“Vieni al mondo bambino mio, svegliati alla vita / La vita è buona, lo vedrai / Vieni al mondo bambino mio, svegliati alla vita / Tutti noi siamo qui e ti aspettiamo / E tutta la foresta salterà di gioia / Non appena tu sarai nato / Tutta la foresta ti sta aspettando / Puoi vedere la pantera con il suo manto più bello / Ed il leone, il re in persona, indossa una criniera nuova di zecca / Per darti il benvenuto / Non avere paura dei malvagi / Noi abbiamo confinato i malvagi / In una prigione di disprezzo / Da cui non potranno più scappare / I cattivi non ti daranno mai fastidio né ti renderanno infelice / Perché noi siamo qui, tutti noi, e ti aspettiamo / Vieni, tutta la foresta ti sta aspettando!”
(Forest nativity, canzone camerunense)

BLOCCO DI DATI:
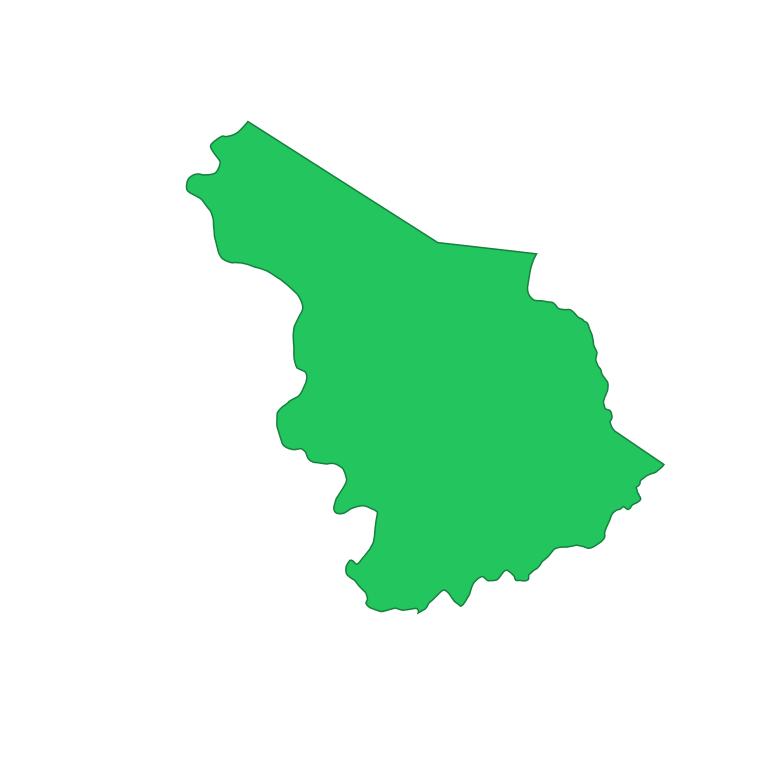 the district of Santa Rita, Yoro, Honduras, rotated 34°
{"feature_id": "27666195B22106740094375", "entity_name": "Santa Rita", "entity_type": "district", "adm_level": 2, "iso_a3": "HND", "parent_name": "Honduras", "parent_adm1": "Yoro", "projection": "equal_earth", "projection_center": [-87.807, 15.185], "detail": "fine", "context": "isolated", "style": "filled", "palette": "green", "viewbox_px": 768, "rotation_deg": 34, "n_neighbors": 0, "source": "geoboundaries", "source_scale": "gbopen_adm2", "svg_char_len": 6170}
<svg xmlns="http://www.w3.org/2000/svg" viewBox="0 0 768 768"><g transform="rotate(34 384 384)"><path d="M160.6,356.1L172.4,366.7L173.8,367.8L175.5,368.8L177.5,369.8L179.1,370.3L180.3,370.5L183.4,370.3L186.5,369.7L189.3,368.9L190.7,368.2L192.4,366.7L198.8,363.0L201.2,362.2L204.6,360.9L212.3,359.1L214.9,358.0L222.0,356.0L223.8,355.7L228.3,355.4L234.8,355.4L239.5,355.2L249.2,356.0L261.7,358.0L265.2,359.4L268.9,361.5L271.0,363.0L272.9,364.8L274.1,366.2L274.8,367.7L275.4,370.5L275.8,375.5L277.3,385.8L277.7,387.1L279.0,389.9L281.6,394.6L286.1,400.6L289.1,404.3L291.9,408.6L293.7,411.1L295.6,413.5L296.9,414.8L300.3,417.7L302.6,419.2L303.4,419.3L305.1,419.1L310.4,418.1L312.0,418.1L313.1,418.5L314.4,419.5L315.9,421.0L316.7,422.3L317.7,424.6L318.3,426.0L318.5,426.9L319.9,434.8L320.2,438.3L320.1,441.0L319.3,443.4L316.7,447.9L315.0,451.6L314.8,453.2L314.2,455.4L312.8,459.0L312.4,460.2L311.8,463.6L311.6,466.2L311.7,467.5L312.2,468.7L317.2,476.6L319.1,479.1L329.2,487.3L332.6,490.0L333.8,490.6L335.0,491.1L337.1,491.3L339.4,491.1L341.2,490.7L344.7,489.5L346.9,488.2L350.5,484.6L351.3,484.1L352.4,483.8L354.7,483.9L357.0,484.3L359.0,485.6L361.9,487.8L363.3,488.4L365.8,488.8L368.5,488.5L370.0,488.0L373.1,486.3L380.5,482.8L381.9,481.8L383.0,480.6L384.3,479.6L385.9,478.5L387.4,477.8L389.6,477.2L392.4,476.9L395.6,476.9L397.5,477.2L401.3,479.6L405.3,482.9L406.4,484.1L407.1,485.4L407.6,486.9L408.0,489.7L408.3,495.2L408.5,505.2L408.9,507.3L411.1,513.7L411.6,514.7L412.5,515.9L413.4,516.6L414.6,517.3L415.7,517.6L417.1,517.5L418.7,517.0L420.6,515.8L422.6,514.0L423.6,512.5L424.8,509.8L426.1,506.4L427.5,504.2L428.9,502.3L431.3,499.6L432.8,498.1L434.3,496.9L436.5,495.7L439.6,494.9L444.0,494.3L446.6,493.7L450.1,493.9L450.5,494.4L451.1,495.4L453.7,501.4L456.9,507.8L461.2,515.5L463.3,520.1L463.9,522.0L464.3,525.9L464.6,529.1L464.5,530.0L464.0,537.6L463.5,541.0L463.3,545.6L463.0,546.9L462.8,547.7L462.4,548.2L462.1,548.6L461.6,548.8L460.2,548.8L457.3,548.0L455.6,548.3L454.9,548.7L454.6,549.0L454.3,549.6L454.2,550.8L454.3,554.1L454.9,556.9L455.7,558.5L456.7,560.0L458.1,561.6L459.3,562.4L460.5,562.9L463.9,563.3L467.3,563.3L469.2,563.1L476.3,565.4L480.9,566.4L485.0,567.1L486.0,567.5L488.6,569.5L490.4,571.3L491.0,572.6L491.1,574.1L491.3,575.1L491.8,576.0L493.3,576.7L495.5,577.2L498.1,577.2L506.8,575.0L508.6,574.4L509.4,573.9L511.2,572.1L517.3,564.9L518.6,563.6L519.7,563.0L522.0,562.5L526.0,561.1L529.7,557.9L535.9,552.1L536.5,551.9L537.5,551.9L539.0,552.4L539.8,553.2L540.3,554.8L543.7,548.0L544.0,547.3L544.2,545.0L544.2,544.2L543.7,542.3L543.9,539.7L545.0,535.8L547.4,523.8L548.0,522.3L548.8,521.4L549.6,521.0L550.6,520.8L553.8,521.1L555.7,521.6L560.3,523.5L564.0,524.9L570.0,525.1L571.4,525.5L571.9,525.3L572.5,524.2L573.0,522.3L573.0,518.0L572.6,510.9L570.5,504.1L569.9,501.3L569.7,500.1L569.6,498.8L569.8,497.2L570.7,492.9L572.0,490.1L572.8,489.0L573.3,488.7L574.0,488.4L574.9,488.4L578.2,488.9L579.8,489.0L580.3,488.9L584.5,485.9L586.7,483.8L587.4,482.6L587.7,481.1L587.9,479.1L587.9,475.7L588.3,472.3L588.7,471.1L589.5,469.8L590.0,469.5L590.8,469.4L595.5,469.7L597.9,470.2L599.8,470.7L601.2,472.1L602.8,473.0L603.8,472.8L606.9,470.6L609.1,469.6L610.4,468.8L612.2,467.1L613.0,465.4L612.5,464.1L610.9,461.6L611.0,460.1L611.5,458.9L611.8,457.0L612.7,453.8L613.6,452.2L614.2,450.8L614.6,446.5L614.4,443.0L616.6,435.3L617.3,426.3L617.7,425.3L618.7,423.7L620.6,421.5L622.9,419.6L627.2,416.6L633.9,409.8L640.4,407.2L643.0,406.7L644.6,406.2L645.5,405.8L646.1,405.3L647.6,403.6L648.8,401.7L650.8,397.0L652.2,393.4L652.8,390.1L652.8,389.1L652.7,388.2L652.4,387.1L651.8,386.1L650.1,384.1L649.2,381.3L648.4,377.6L647.3,370.7L646.1,366.4L645.9,364.7L645.9,363.4L646.2,361.8L647.0,359.4L647.9,357.7L649.2,356.5L650.1,355.1L650.2,354.5L650.4,353.0L651.0,351.8L651.7,351.6L655.4,351.9L656.2,351.7L656.9,351.1L657.2,350.2L657.5,349.1L657.4,346.3L657.8,344.7L660.1,340.8L661.1,338.2L661.3,337.3L661.2,336.4L660.9,335.6L660.4,335.0L659.8,334.6L658.1,334.0L657.0,333.2L656.6,332.7L654.9,332.5L654.2,331.5L652.4,329.9L651.0,329.0L650.9,328.6L651.1,327.9L651.9,326.2L652.1,324.4L651.7,322.9L651.2,322.2L650.6,320.9L650.8,320.0L652.8,313.8L654.4,310.8L655.6,309.1L657.6,306.8L658.7,305.0L661.0,296.9L661.1,294.2L601.6,294.0L598.0,292.9L594.6,290.8L593.6,289.9L592.3,289.1L592.4,287.7L592.3,286.4L592.1,285.2L591.8,284.3L591.3,283.6L590.1,282.2L588.0,280.4L586.8,279.8L585.8,279.6L582.4,280.6L581.3,280.8L580.2,280.1L576.4,276.8L575.6,275.3L574.7,272.5L573.9,269.0L573.2,265.4L572.8,263.9L571.2,260.9L570.0,259.1L569.3,258.3L568.2,257.4L567.4,257.0L561.0,254.8L559.6,254.1L558.2,253.2L556.8,251.8L555.4,250.7L554.2,250.2L552.4,249.8L550.9,249.1L546.7,246.2L546.1,245.6L545.5,244.6L543.7,240.3L543.0,239.0L542.4,238.4L541.2,237.5L538.5,236.1L536.1,234.5L535.4,233.9L534.1,232.1L532.7,230.6L529.7,227.6L527.6,226.0L523.8,223.6L520.2,220.7L518.7,219.9L517.1,219.7L514.5,220.0L512.4,219.4L507.7,220.1L501.3,218.5L498.8,218.2L497.0,218.3L495.5,218.9L493.4,220.5L491.0,222.0L488.8,223.1L487.6,223.5L486.4,223.7L485.2,223.7L484.4,223.5L482.6,222.7L480.7,222.3L479.1,222.1L477.6,222.3L474.7,223.9L468.3,226.8L464.7,229.1L462.2,230.4L460.7,230.6L458.2,230.3L456.6,229.9L454.8,229.2L453.4,228.4L451.8,227.2L450.5,225.7L449.0,223.7L447.3,220.2L441.9,208.4L440.3,204.2L438.7,198.2L438.1,194.9L437.7,190.8L349.5,236.7L124.4,242.5L124.2,245.4L123.2,251.9L122.4,256.0L121.7,258.1L120.8,259.8L119.9,261.4L118.5,263.3L117.0,265.0L114.6,267.3L113.8,267.8L112.1,268.3L111.5,268.8L110.9,269.6L109.3,272.8L107.8,276.9L107.0,279.9L106.7,281.9L106.9,283.1L107.4,284.2L108.0,284.8L109.2,285.6L113.7,287.6L122.0,290.4L123.0,290.8L123.9,291.4L124.9,293.1L125.9,295.9L126.4,299.4L126.5,301.1L126.4,302.2L125.9,303.7L124.8,305.5L123.8,306.6L121.8,308.4L118.9,310.6L117.1,311.8L116.0,312.3L113.8,313.0L112.7,313.7L111.2,314.8L110.0,316.0L109.1,317.4L108.3,318.9L107.7,320.4L107.4,321.6L107.2,322.7L107.2,324.0L107.5,325.4L107.8,326.7L109.0,329.3L110.5,331.7L111.6,332.9L113.2,333.7L114.3,333.9L116.6,334.0L127.0,332.9L129.5,333.0L131.3,333.5L139.3,336.4L142.4,337.2L143.8,337.8L147.4,340.4L150.1,342.7L151.7,344.6L153.7,347.5L158.4,353.1L160.6,356.1Z" fill="#22c55e" stroke="#15803d" stroke-width="1.5"/></g></svg>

CONSEGNA:
Rispondi alle seguenti domande sulla canzone camerunense riportata sopra.
1. Com'è la vita secondo i primi versi?
2. Che cosa indossa il leone per dare il benvenuto al bambino?
3. Dove sono stati confinati i malvagi?

RISPOSTA:
1. La vita è buona.
2. Una criniera nuova di zecca.
3. In una prigione di disprezzo.